WORK INSTRUCTIONS | Look for the word "that" in the records, and copy each line where it appears.

TASK INPUTS |

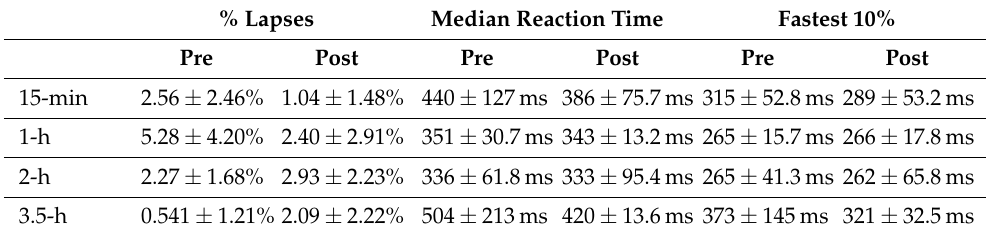
Table 1. Performance metrics derived from an aPVT administered immediately before and at the end of a sequence of light flashes lasting between 15 min and 3.5 h. The percentage of trials that were defined as lapses, median reaction time, and average reaction time of the fastest 10% of the trials are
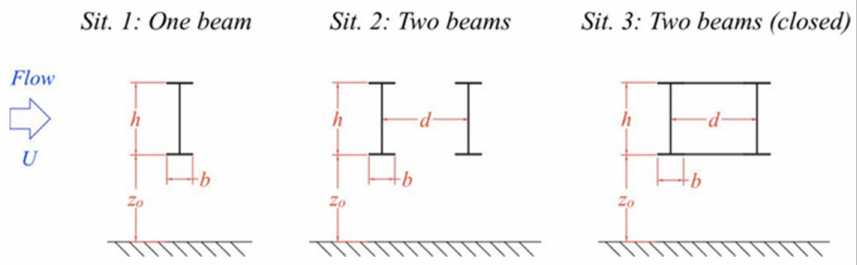
Figure 2. Construction stages considered in the parametric study (single or double column, B&W in the printed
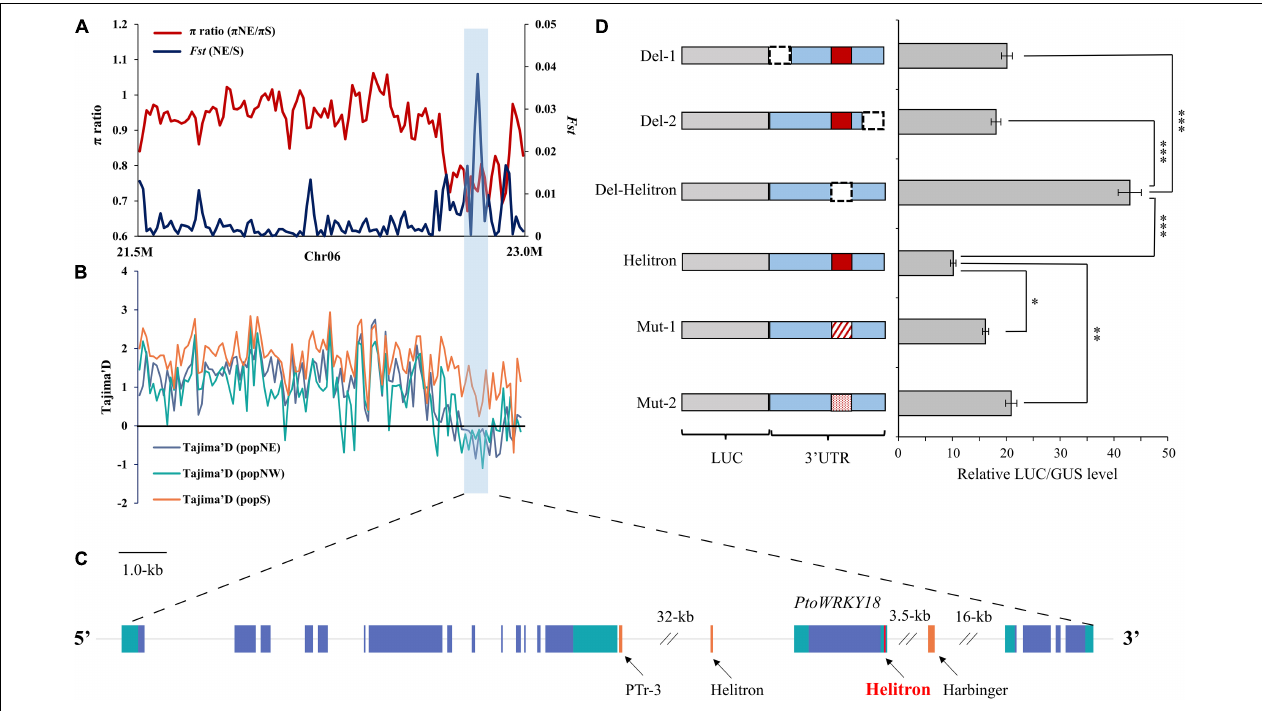
FIGURE 5 | An adaptive TE within selection regions among the three P. tomentosa natural climatic regions. (A–C) Adaptive TEs with a selection signal between each pairwise comparison. The values of F st , π , and Tajima’s D were plotted using a sliding window of 500-bp. Target population (Orange), and reference population (blue). The horizontal dotted line represents the corresponding average value in all selected scanning areas. Genes at the bottom (blue rectangle, coding sequences; black line, introns and intergenic regions; green rectangle, 5 (cid:48) and 3 (cid:48) untranslated regions; red rectangle, Helitron insertion TEs; orange rectangle, other TEs). (D) Left panel, firefly luciferase reporter constructs fusing the full-length WRKY18 3 (cid:48) -UTR (Helitron), deletion variants (Del-1, Del-2, and Del-Helitron), and substitute variants (Mut-1, and Mut-2). Luciferase gene was dark gray with diagonal; 3 (cid:48) UTR is blue, the deleted area is represented by dotted line, and the variant is represented by red line with diagonal and point; The red rectangle in the 3 (cid:48) UTR represents the Helitron transposon. Right panel, relative luminous units and transcription levels quantified by qPCR (Helitron normalized to 1). The data in the right panel represent the mean ± standard deviation, n = 3. The *, ** and *** indicate significant difference at P < 0.05, P < 0.01, and P < 0.001, respectively (Student’s t -test). The data show the relative LUC/GUS level calculated by three independent replications.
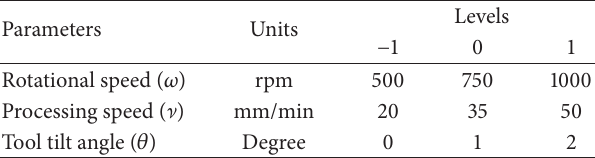
Table 1: Coded and actual values of FSP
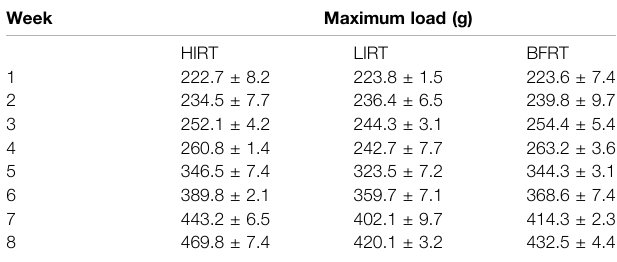
TABLE 1 | The maximum load of the exercise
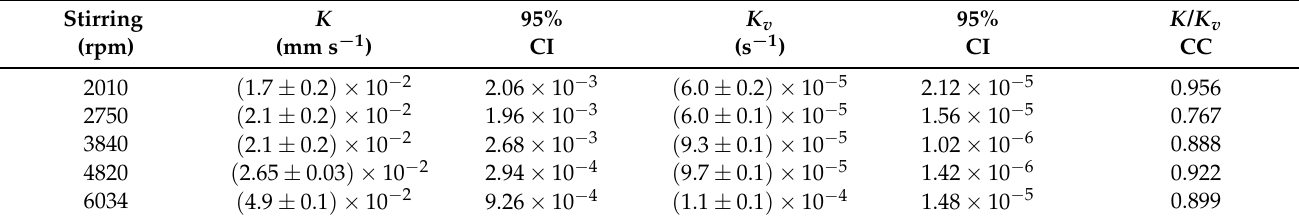
Table A1. K and K v values at different stirring rates (CI, confidence interval; CC, correlation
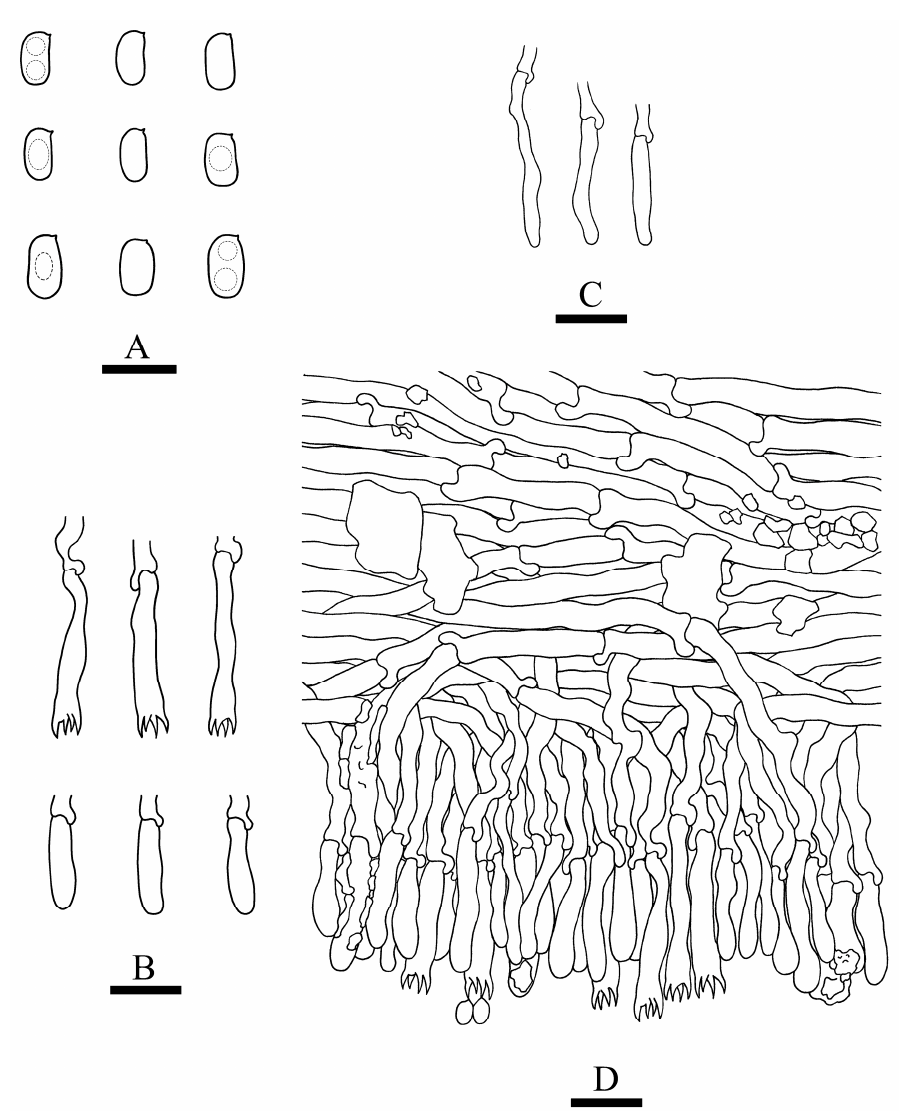
Figure 6. Microscopic structures of Hydnophlebia fissurata (drawn from CLZhao 2900, holotype). ( A ) Basidiospores. ( B ) Basidia and basidioles. ( C ) Cystidioles. ( D ) A section of hymenium. Bars: ( A ) = 5 µm, ( B – D ) = 10 µm.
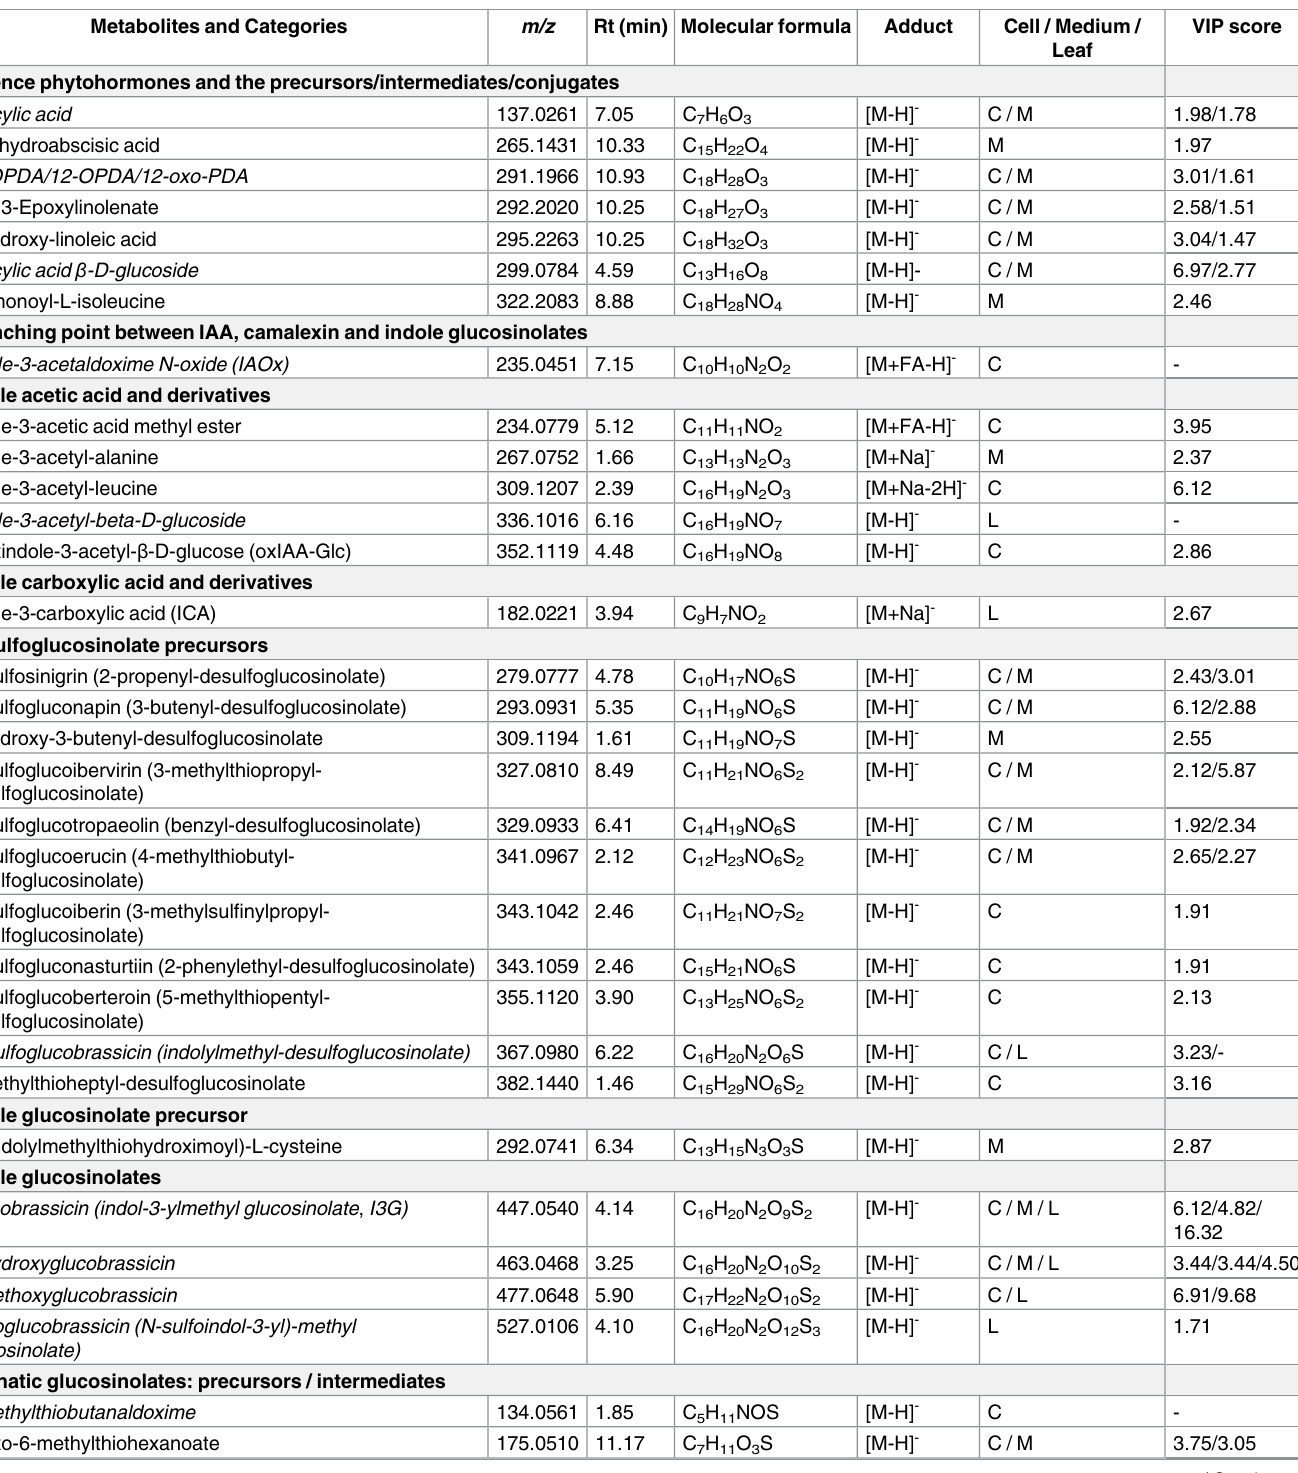
Table 1. Summary of annotated metabolites, analysed by high definition MS in ESI negative mode, in extracts from LPS-treated A . thaliana cells and leaf tissues. Metabolites that contributed to the discriminating variability in the altered metabolomes were identifiedbased on OPLS-DA S plots, with VIP-score values > 1 indicated.Metabolites annotatedfrom volcano plots are indicated in italics . Annotations correspond to the metaboliteidentification(MI)- level 2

OUTPUT OF THE EXERCISE |
Table 1. Performance metrics derived from an aPVT administered immediately before and at the end of a sequence of light flashes lasting between 15 min and 3.5 h. The percentage of trials that were defined as lapses, median reaction time, and average reaction time of the fastest 10% of the trials are
Table 1. Summary of annotated metabolites, analysed by high definition MS in ESI negative mode, in extracts from LPS-treated A . thaliana cells and leaf tissues. Metabolites that contributed to the discriminating variability in the altered metabolomes were identifiedbased on OPLS-DA S plots, with VIP-score values > 1 indicated.Metabolites annotatedfrom volcano plots are indicated in italics . Annotations correspond to the metaboliteidentification(MI)- level 2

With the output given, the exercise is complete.